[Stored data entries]
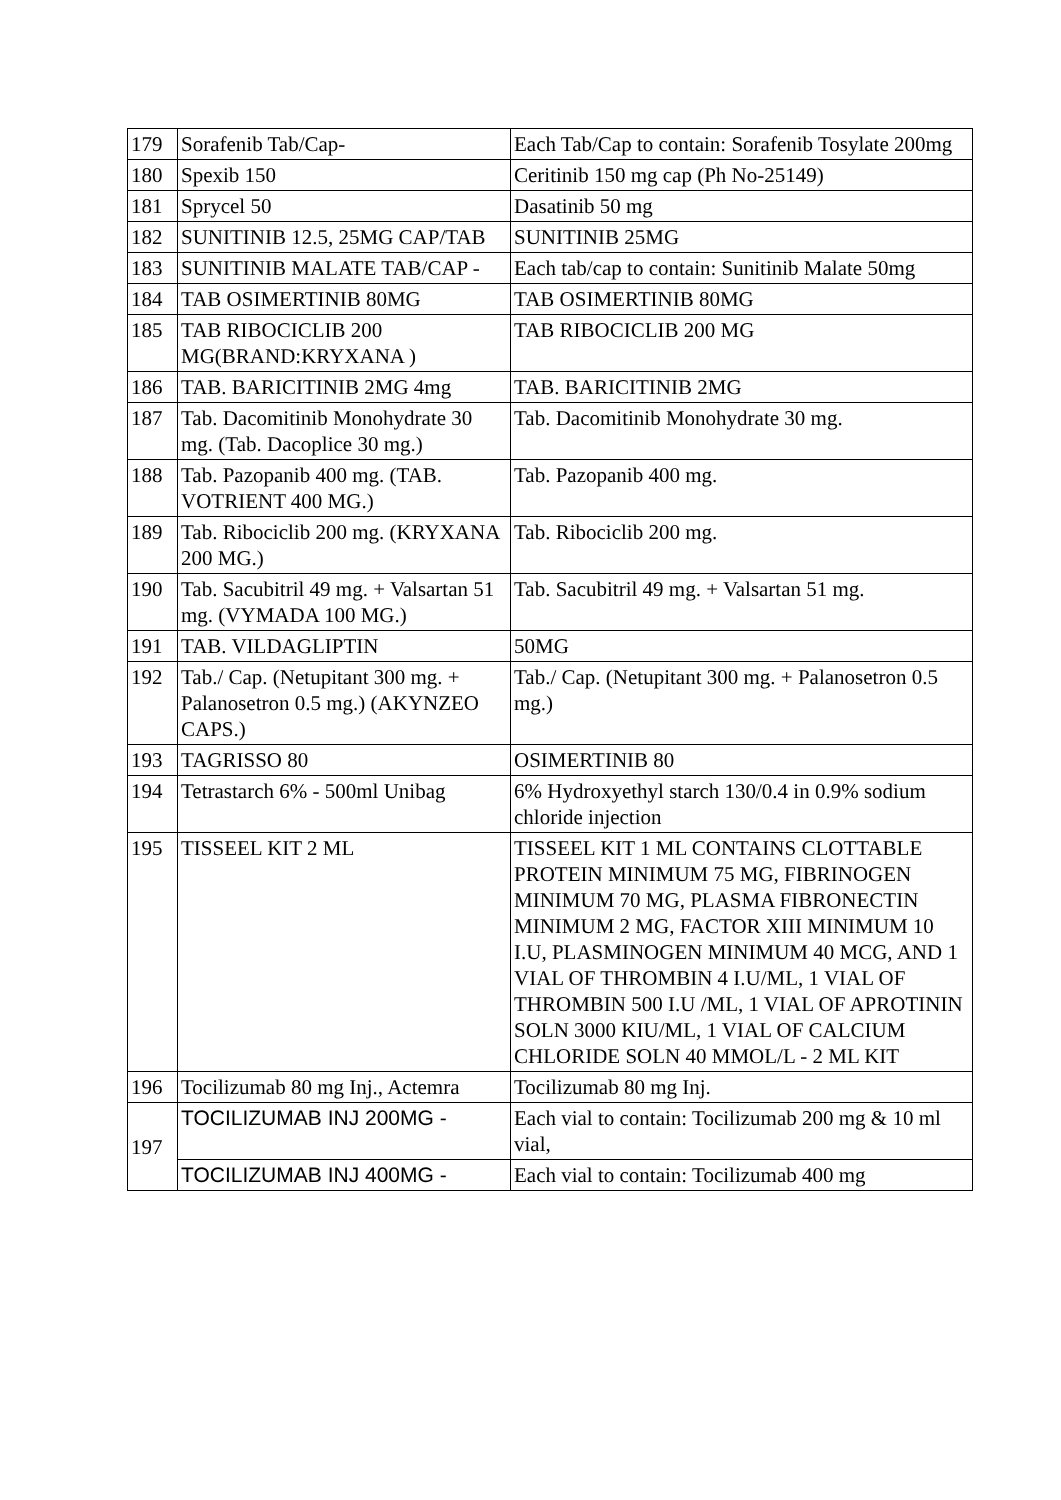| 179 | Sorafenib Tab/Cap- | Each Tab/Cap to contain: Sorafenib Tosylate 200mg |
| 180 | Spexib 150 | Ceritinib 150 mg cap (Ph No-25149) |
| 181 | Sprycel 50 | Dasatinib 50 mg |
| 182 | SUNITINIB 12.5, 25MG CAP/TAB | SUNITINIB 25MG |
| 183 | SUNITINIB MALATE TAB/CAP - | Each tab/cap to contain: Sunitinib Malate 50mg |
| 184 | TAB OSIMERTINIB 80MG | TAB OSIMERTINIB 80MG |
| 185 | TAB RIBOCICLIB 200 MG(BRAND:KRYXANA ) | TAB RIBOCICLIB 200 MG |
| 186 | TAB. BARICITINIB 2MG 4mg | TAB. BARICITINIB 2MG |
| 187 | Tab. Dacomitinib Monohydrate 30 mg. (Tab. Dacoplice 30 mg.) | Tab. Dacomitinib Monohydrate 30 mg. |
| 188 | Tab. Pazopanib 400 mg. (TAB. VOTRIENT 400 MG.) | Tab. Pazopanib 400 mg. |
| 189 | Tab. Ribociclib 200 mg. (KRYXANA 200 MG.) | Tab. Ribociclib 200 mg. |
| 190 | Tab. Sacubitril 49 mg. + Valsartan 51 mg. (VYMADA 100 MG.) | Tab. Sacubitril 49 mg. + Valsartan 51 mg. |
| 191 | TAB. VILDAGLIPTIN | 50MG |
| 192 | Tab./ Cap. (Netupitant 300 mg. + Palanosetron 0.5 mg.) (AKYNZEO CAPS.) | Tab./ Cap. (Netupitant 300 mg. + Palanosetron 0.5 mg.) |
| 193 | TAGRISSO 80 | OSIMERTINIB 80 |
| 194 | Tetrastarch 6% - 500ml Unibag | 6% Hydroxyethyl starch 130/0.4 in 0.9% sodium chloride injection |
| 195 | TISSEEL KIT 2 ML | TISSEEL KIT 1 ML CONTAINS CLOTTABLE PROTEIN MINIMUM 75 MG, FIBRINOGEN MINIMUM 70 MG, PLASMA FIBRONECTIN MINIMUM 2 MG, FACTOR XIII MINIMUM 10 I.U, PLASMINOGEN MINIMUM 40 MCG, AND 1 VIAL OF THROMBIN 4 I.U/ML, 1 VIAL OF THROMBIN 500 I.U /ML, 1 VIAL OF APROTININ SOLN 3000 KIU/ML, 1 VIAL OF CALCIUM CHLORIDE SOLN 40 MMOL/L - 2 ML KIT |
| 196 | Tocilizumab 80 mg Inj., Actemra | Tocilizumab 80 mg Inj. |
| 197 | TOCILIZUMAB INJ 200MG - | Each vial to contain: Tocilizumab 200 mg & 10 ml vial, |
| | TOCILIZUMAB INJ 400MG - | Each vial to contain: Tocilizumab 400 mg |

**EXERCISE AIM:** Your reply should consist only of the lines from the one containing "80 mg Inj. |" through the last line of the records, each reproduced exactly.

**SOLUTION TO THE PROBLEM:**
| 196 | Tocilizumab 80 mg Inj., Actemra | Tocilizumab 80 mg Inj. |
| 197 | TOCILIZUMAB INJ 200MG - | Each vial to contain: Tocilizumab 200 mg & 10 ml vial, |
| | TOCILIZUMAB INJ 400MG - | Each vial to contain: Tocilizumab 400 mg |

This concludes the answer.